‘Can the guilty sleep like the innocent? Who would deem this gentle slumberer had betrayed the highest trust that ever Heaven vouchsafed to favoured man? He looks not like a tyrant and a traitor: calm his brow, and mild his placid breath! His long dark hair, dark as the raven’s wing, hath broken from its fillet, and courses, like a wild and stormy night, over his pale and moon-lit brow. His cheek is delicate, and yet repose hath brought a flush; and on his lip there seems some word of love, that will not quit it. It is the same Alroy that blessed our vision when, like the fresh and glittering star of morn, he rose up in the desert, and bringing joy to others, brought to me only——

‘Oh! hush my heart, and let thy secret lie hid in the charnel-house of crushed affections. Hard is the lot of woman: to love and to conceal is our sharp doom! O bitter life! O most unnatural lot!
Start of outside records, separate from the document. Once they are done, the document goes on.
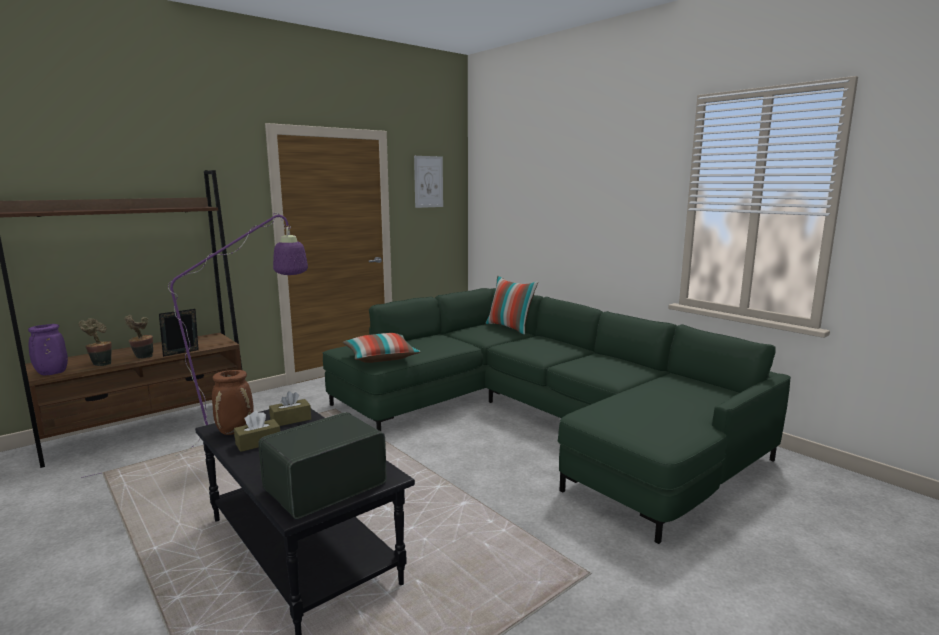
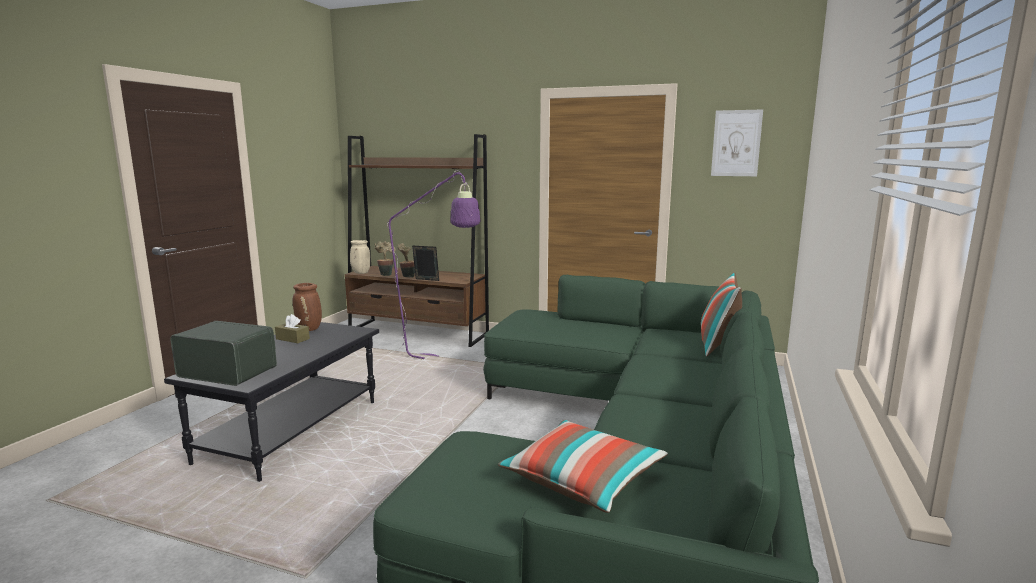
camera: 60 degrees right, 0 degrees up
purple vase [28,324,68,375] -> beige vase [350,240,370,274]
brown tissue box [269,391,311,426] -> none
pillow [343,333,420,363] -> pillow moved to [498,420,668,513]

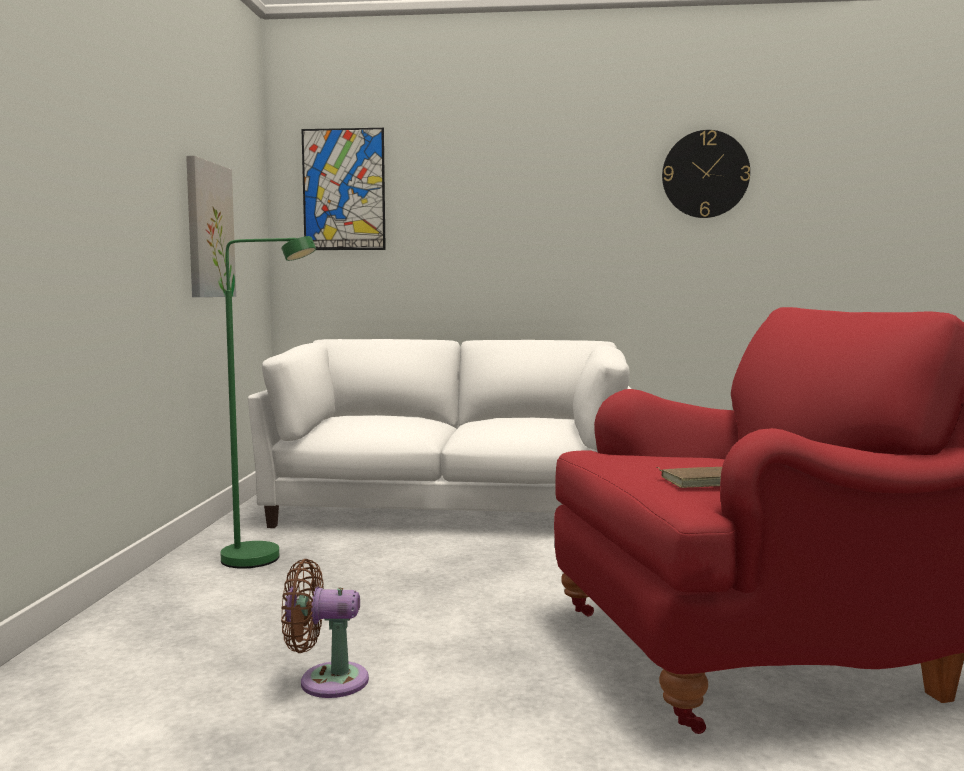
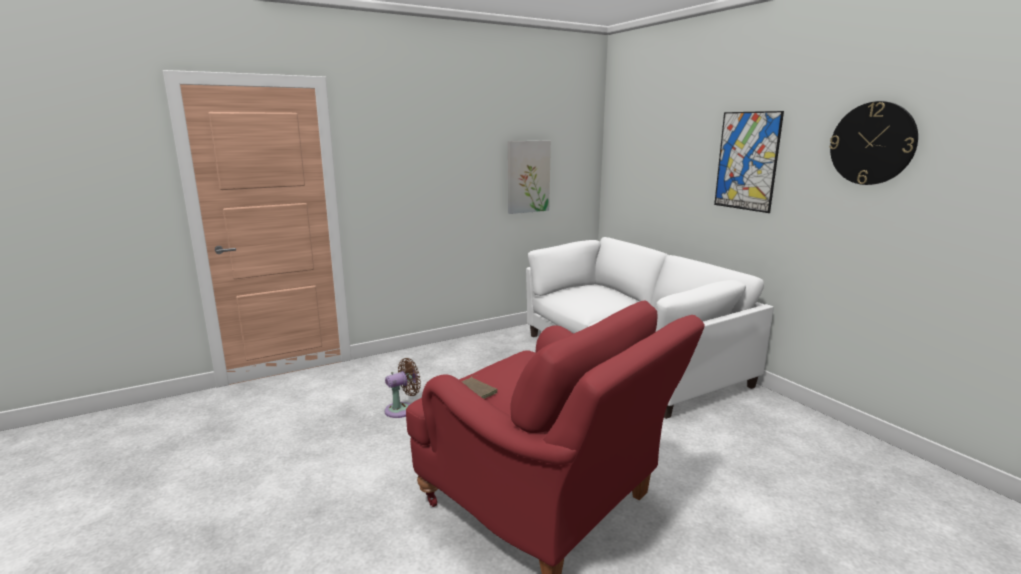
camera: 55 degrees right, 10 degrees up
green floor lamp [221,236,316,569] -> none
brown fan [281,559,369,698] -> brown fan turned 90 degrees clockwise [385,358,421,418]
picture [302,128,386,250] -> picture moved to [714,111,784,213]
Man made society, and made us slaves. And so we droop and die, or else take refuge in idle fantasies, to which we bring the fervour that is meant for nobler ends.

‘Beauteous hero! whether I bear thee most hatred or most love I cannot tell. Die thou must; yet I feel I should die with thee. Oh! that to-night could lead at the same time unto our marriage bed and funeral pyre. Must that white bosom bleed? and must those delicate limbs be hacked and handled by these bloody butchers? Is that justice? They lie, the traitors, when they call thee false to our God. Thou art thyself a god, and I could worship thee! See those beauteous lips; they move. Hark to the music!’

‘Schirene, Schirene!’

‘There wanted but that word to summon back my senses. Fool! whither is thy fancy wandering? I will not wait for tardy justice. I will do the deed myself. Shall I not kill my Sisera?’ She seized a dagger from the ottoman, a rare and highly-tempered blade. Up she raised it in the air, and dashed it to his heart with superhuman force. It struck against the talisman which Jabaster had given to Alroy, and which, from a lingering superstition, he still wore; it struck, and shivered into a thousand pieces. The Caliph sprang from his couch; his eyes met the prophetess, standing over him in black despair, with the hilt of the dagger in her hand.

‘What is all this? Schirene! Who art thou? Esther!’ He jumped from the couch, called to Pharez, and seized her by both hands. ‘Speak!’ he continued. ‘Art thou Esther? What dost thou here?’

She broke into a wild laugh; she wrestled with his grasp, and pulled him towards the gallery. He beheld the chief tower of the Serail in flames. Joining her hands together, grasping them both in one of his, and dragging her towards the ottoman, he seized a helmet and flung it upon the mighty shield. It sounded like a gong. Pharez started from his slumbers, and rushed into the chamber.

‘Pharez! Treason! treason! Send instant orders that the palace gates be opened on no pretence whatever. Go, fly! See the captain himself. Summon the household. Order all to arms. Speed, for our lives!’

The whole palace was now roused. Alroy delivered Esther, exhausted, and apparently senseless, to a guard of eunuchs. Slaves and attendants poured in from all directions. Soon arrived Schirene, with dishevelled hair and hurried robes, attended by a hundred maidens, each bearing a torch.